- [Task material]:
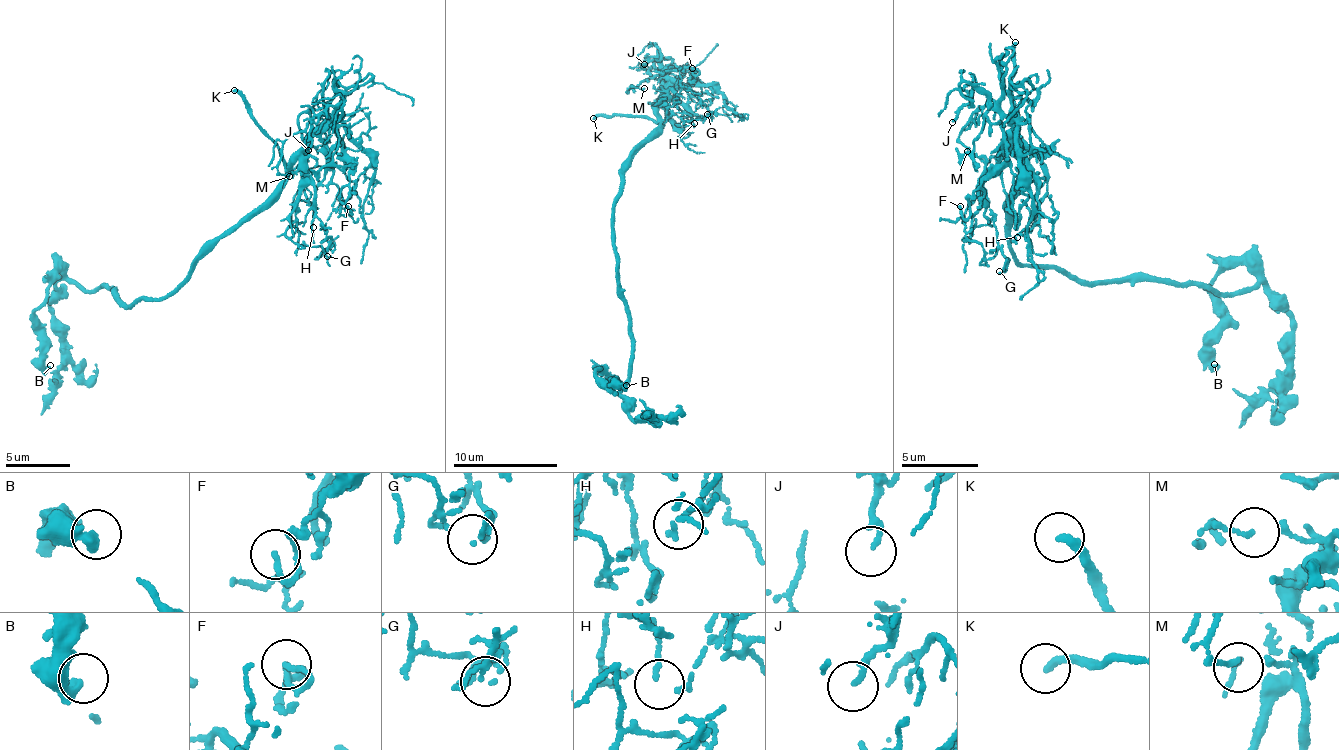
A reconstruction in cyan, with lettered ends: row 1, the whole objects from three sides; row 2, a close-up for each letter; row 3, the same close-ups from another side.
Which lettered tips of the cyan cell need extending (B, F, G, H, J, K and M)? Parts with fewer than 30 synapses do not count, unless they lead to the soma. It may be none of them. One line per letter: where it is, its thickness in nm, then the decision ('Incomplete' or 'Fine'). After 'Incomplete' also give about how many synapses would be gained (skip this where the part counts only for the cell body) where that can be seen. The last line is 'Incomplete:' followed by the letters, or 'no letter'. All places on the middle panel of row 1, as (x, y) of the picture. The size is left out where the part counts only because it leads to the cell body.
B: Place: (626, 385). Thickness 360 nm. Fine
F: Place: (692, 68). Thickness 120 nm. Fine
G: Place: (707, 114). Thickness 90 nm. Fine
H: Place: (694, 123). Thickness 100 nm. Fine
J: Place: (644, 64). Thickness 160 nm. Fine
K: Place: (593, 118). Thickness 240 nm. Incomplete
M: Place: (644, 88). Thickness 80 nm. Fine
Incomplete: K

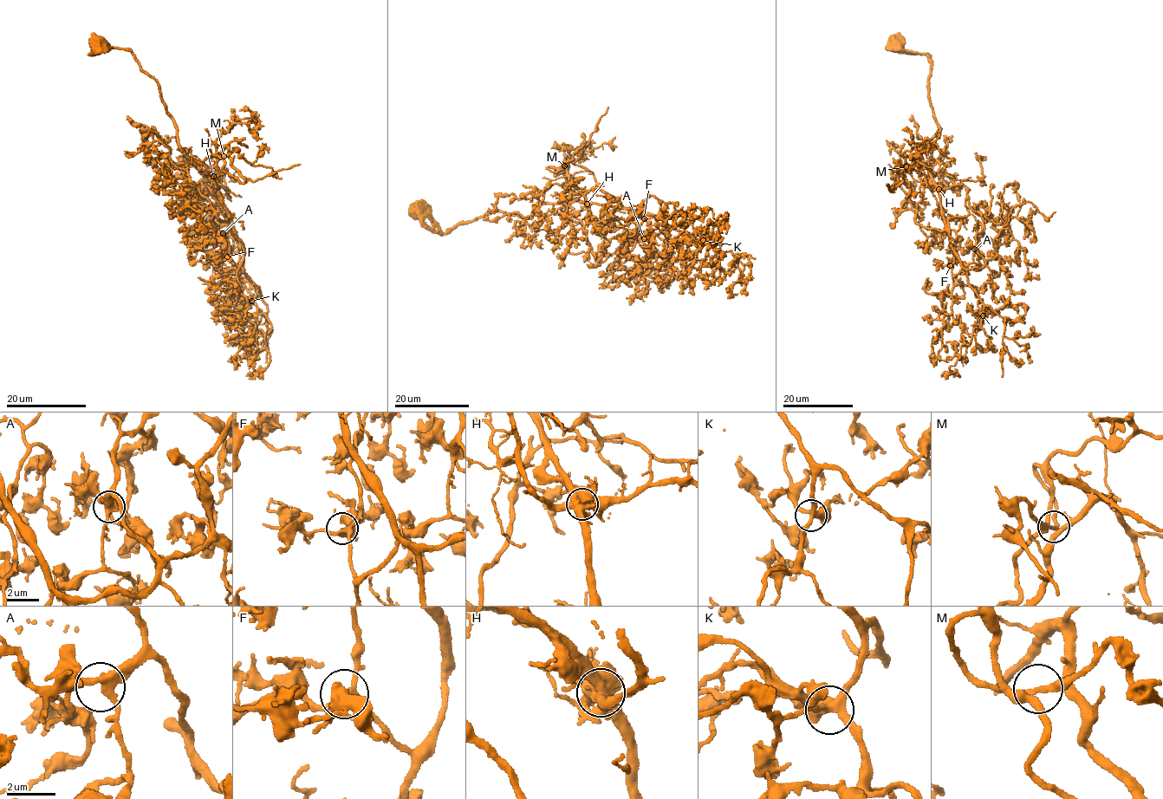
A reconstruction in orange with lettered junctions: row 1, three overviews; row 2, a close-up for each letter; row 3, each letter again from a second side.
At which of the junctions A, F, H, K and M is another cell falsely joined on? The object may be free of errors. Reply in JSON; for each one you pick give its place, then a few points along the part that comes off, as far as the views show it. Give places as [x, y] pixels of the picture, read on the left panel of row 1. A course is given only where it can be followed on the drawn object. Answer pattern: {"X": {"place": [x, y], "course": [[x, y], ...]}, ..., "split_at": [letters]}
{"H": {"place": [213, 176], "course": [[212, 176], [226, 146], [244, 182], [222, 168], [216, 141], [242, 119], [256, 123], [255, 134]]}, "split_at": ["H"]}

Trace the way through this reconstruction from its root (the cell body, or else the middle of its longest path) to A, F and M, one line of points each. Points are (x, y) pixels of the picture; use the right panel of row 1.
A: (893, 43), (931, 55), (928, 94), (939, 130), (922, 156), (963, 267), (984, 263), (974, 249)
F: (893, 43), (902, 52), (931, 55), (928, 94), (939, 130), (922, 156), (961, 270), (952, 276), (950, 265)
M: (893, 43), (931, 55), (928, 94), (939, 130), (922, 153), (936, 189), (916, 161), (891, 191), (906, 166)

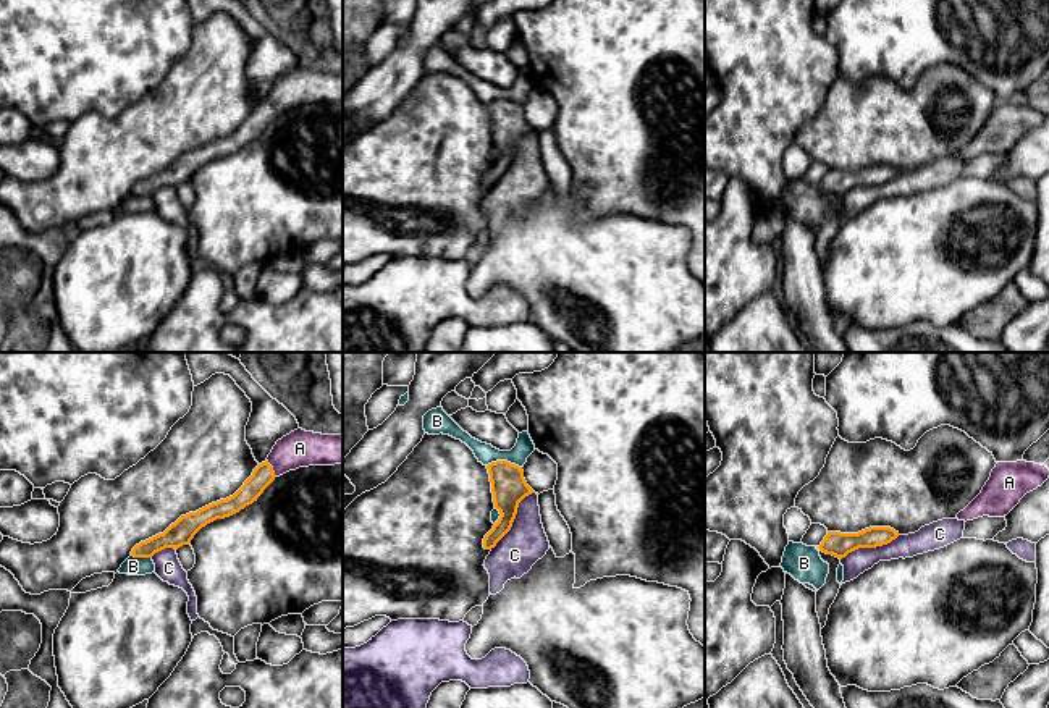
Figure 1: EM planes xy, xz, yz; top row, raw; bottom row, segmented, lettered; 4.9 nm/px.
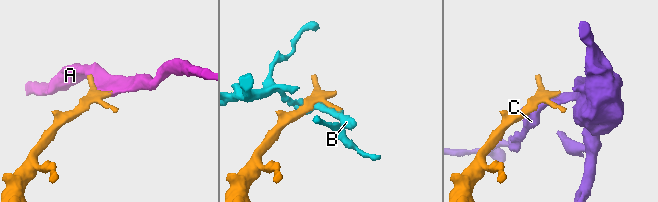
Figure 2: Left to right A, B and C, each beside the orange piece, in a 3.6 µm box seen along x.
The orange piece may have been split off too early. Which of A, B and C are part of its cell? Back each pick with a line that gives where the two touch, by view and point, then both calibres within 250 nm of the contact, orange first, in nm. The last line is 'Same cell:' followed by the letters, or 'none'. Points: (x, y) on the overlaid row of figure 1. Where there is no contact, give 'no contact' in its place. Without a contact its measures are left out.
A: contact xy (272, 467); calibres 110 and 180 nm
Same cell: A

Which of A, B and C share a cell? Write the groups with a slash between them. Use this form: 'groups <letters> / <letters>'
groups A / B / C

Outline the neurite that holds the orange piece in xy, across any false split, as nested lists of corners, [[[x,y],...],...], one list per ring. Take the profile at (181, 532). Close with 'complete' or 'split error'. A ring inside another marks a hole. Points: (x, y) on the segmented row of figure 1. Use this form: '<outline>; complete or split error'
[[[297,428],[276,441],[267,461],[254,469],[252,475],[233,496],[181,516],[163,533],[136,545],[131,556],[152,558],[165,548],[178,550],[189,545],[207,524],[230,517],[257,501],[276,477],[299,467],[335,464],[343,464],[343,435],[322,435]]]; split error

- [What is being asked]: Exactness is what counts here: copy each entry as given and omit its pictures.

- [Response for this exercise]:
A reconstruction in cyan, with lettered ends: row 1, the whole objects from three sides; row 2, a close-up for each letter; row 3, the same close-ups from another side.
Which lettered tips of the cyan cell need extending (B, F, G, H, J, K and M)? Parts with fewer than 30 synapses do not count, unless they lead to the soma. It may be none of them. One line per letter: where it is, its thickness in nm, then the decision ('Incomplete' or 'Fine'). After 'Incomplete' also give about how many synapses would be gained (skip this where the part counts only for the cell body) where that can be seen. The last line is 'Incomplete:' followed by the letters, or 'no letter'. All places on the middle panel of row 1, as (x, y) of the picture. The size is left out where the part counts only because it leads to the cell body.
B: Place: (626, 385). Thickness 360 nm. Fine
F: Place: (692, 68). Thickness 120 nm. Fine
G: Place: (707, 114). Thickness 90 nm. Fine
H: Place: (694, 123). Thickness 100 nm. Fine
J: Place: (644, 64). Thickness 160 nm. Fine
K: Place: (593, 118). Thickness 240 nm. Incomplete
M: Place: (644, 88). Thickness 80 nm. Fine
Incomplete: K

A reconstruction in orange with lettered junctions: row 1, three overviews; row 2, a close-up for each letter; row 3, each letter again from a second side.
At which of the junctions A, F, H, K and M is another cell falsely joined on? The object may be free of errors. Reply in JSON; for each one you pick give its place, then a few points along the part that comes off, as far as the views show it. Give places as [x, y] pixels of the picture, read on the left panel of row 1. A course is given only where it can be followed on the drawn object. Answer pattern: {"X": {"place": [x, y], "course": [[x, y], ...]}, ..., "split_at": [letters]}
{"H": {"place": [213, 176], "course": [[212, 176], [226, 146], [244, 182], [222, 168], [216, 141], [242, 119], [256, 123], [255, 134]]}, "split_at": ["H"]}

Trace the way through this reconstruction from its root (the cell body, or else the middle of its longest path) to A, F and M, one line of points each. Points are (x, y) pixels of the picture; use the right panel of row 1.
A: (893, 43), (931, 55), (928, 94), (939, 130), (922, 156), (963, 267), (984, 263), (974, 249)
F: (893, 43), (902, 52), (931, 55), (928, 94), (939, 130), (922, 156), (961, 270), (952, 276), (950, 265)
M: (893, 43), (931, 55), (928, 94), (939, 130), (922, 153), (936, 189), (916, 161), (891, 191), (906, 166)

Figure 1: EM planes xy, xz, yz; top row, raw; bottom row, segmented, lettered; 4.9 nm/px.
Figure 2: Left to right A, B and C, each beside the orange piece, in a 3.6 µm box seen along x.
The orange piece may have been split off too early. Which of A, B and C are part of its cell? Back each pick with a line that gives where the two touch, by view and point, then both calibres within 250 nm of the contact, orange first, in nm. The last line is 'Same cell:' followed by the letters, or 'none'. Points: (x, y) on the overlaid row of figure 1. Where there is no contact, give 'no contact' in its place. Without a contact its measures are left out.
A: contact xy (272, 467); calibres 110 and 180 nm
Same cell: A

Which of A, B and C share a cell? Write the groups with a slash between them. Use this form: 'groups <letters> / <letters>'
groups A / B / C

Outline the neurite that holds the orange piece in xy, across any false split, as nested lists of corners, [[[x,y],...],...], one list per ring. Take the profile at (181, 532). Close with 'complete' or 'split error'. A ring inside another marks a hole. Points: (x, y) on the segmented row of figure 1. Use this form: '<outline>; complete or split error'
[[[297,428],[276,441],[267,461],[254,469],[252,475],[233,496],[181,516],[163,533],[136,545],[131,556],[152,558],[165,548],[178,550],[189,545],[207,524],[230,517],[257,501],[276,477],[299,467],[335,464],[343,464],[343,435],[322,435]]]; split error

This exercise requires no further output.